- [Input data]
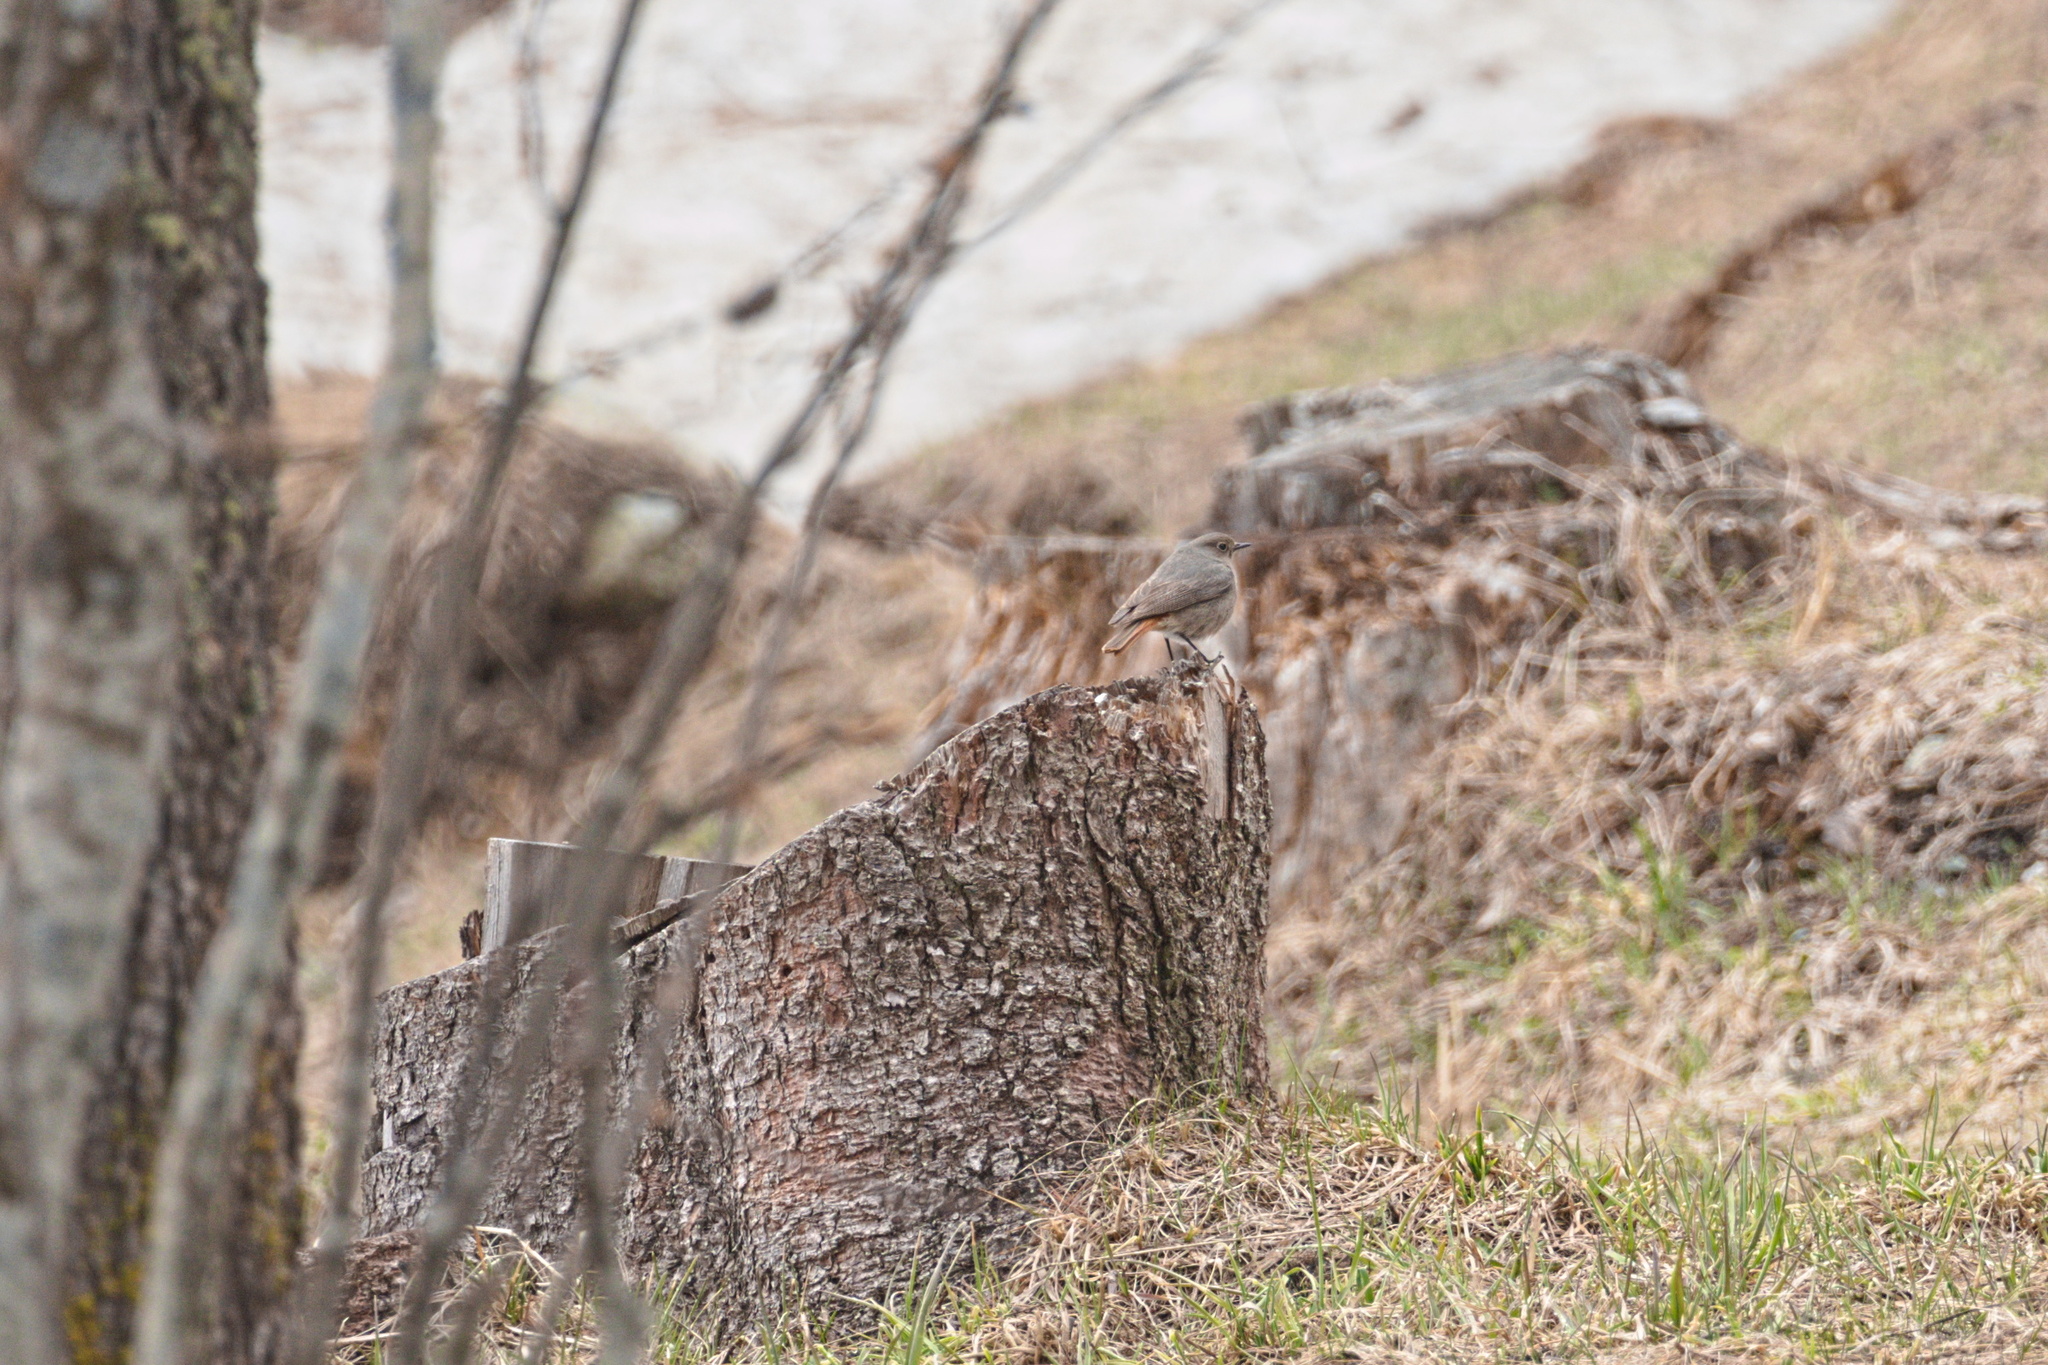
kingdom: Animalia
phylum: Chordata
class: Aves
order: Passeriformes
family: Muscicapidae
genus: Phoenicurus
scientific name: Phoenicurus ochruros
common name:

- [What to work on] Reproduce the lines above without any change, leaving out the picture.

- [Answer for this exercise]
kingdom: Animalia
phylum: Chordata
class: Aves
order: Passeriformes
family: Muscicapidae
genus: Phoenicurus
scientific name: Phoenicurus ochruros
common name:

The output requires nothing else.